オブジェクト検出は、画像やビデオ内の物体を識別し、その位置を特定するコンピュータビジョンタスクです。

オブジェクト検出 is a significant area of computer vision that involves the identification and localization of objects within images or video streams. It combines two critical tasks: classification and localization. Classification determines what objects are present in an image, while localization identifies where those objects are located by providing bounding boxes around them.

Modern object detection systems typically use machine learning techniques, particularly deep learning models, to achieve high accuracy and efficiency. These models, such as 畳み込みニューラルネットワーク (CNNs), are trained on large datasets containing labeled images, allowing them to learn features that distinguish different objects.

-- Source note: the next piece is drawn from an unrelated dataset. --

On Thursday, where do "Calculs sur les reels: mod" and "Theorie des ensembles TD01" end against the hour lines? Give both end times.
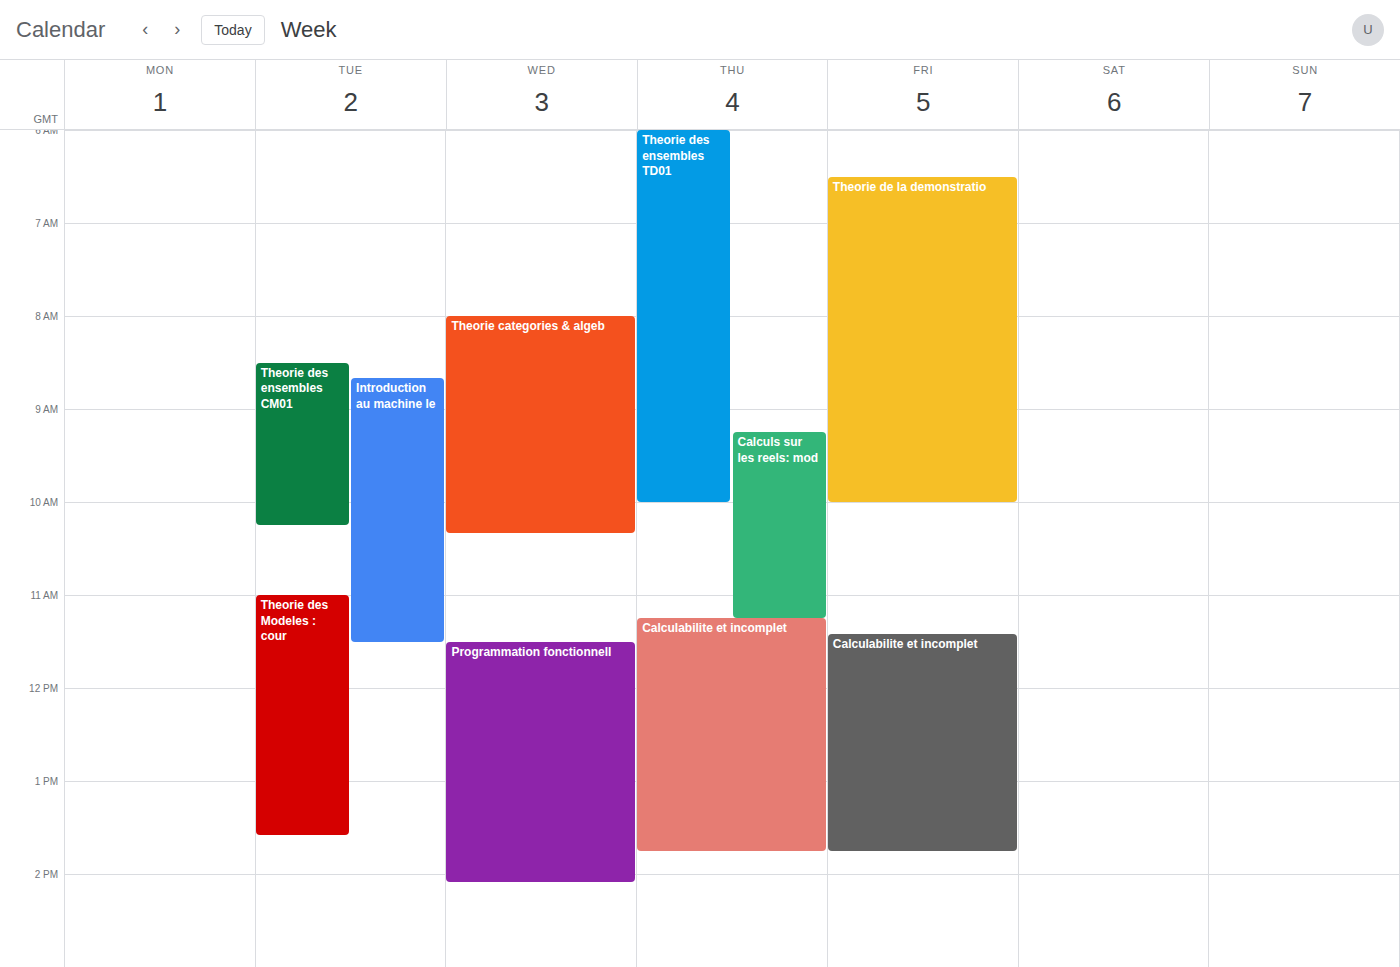
"Calculs sur les reels: mod": 11:15 AM, neither: a quarter of the way from the 11 AM line to the 12 PM line. "Theorie des ensembles TD01": 10:00 AM, exactly on the 10 AM line.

オブジェクト検出はさまざまな分野で多くの用途があります。において 自律走行車, it helps identify pedestrians, traffic signs, and other vehicles. In retail, it can be used for inventory management by detecting products on shelves. Additionally, it is employed in security systems to identify suspicious activities or objects.

一部の人気のある algorithms オブジェクト検出に使用されるものには:

  • 一度きりの人生 (You Only Look Once): A real-time object detection system that processes images in a single pass, making it extremely fast.
  • 高速R-CNN: An improvement over the original R-CNN, this method uses a Region Proposal Network (RPN) to propose regions of interest for object detection.
  • SSD(Single Shot MultiBox Detector): Another リアルタイムのオブジェクト検出モデル that achieves high accuracy by predicting bounding boxes and class scores simultaneously.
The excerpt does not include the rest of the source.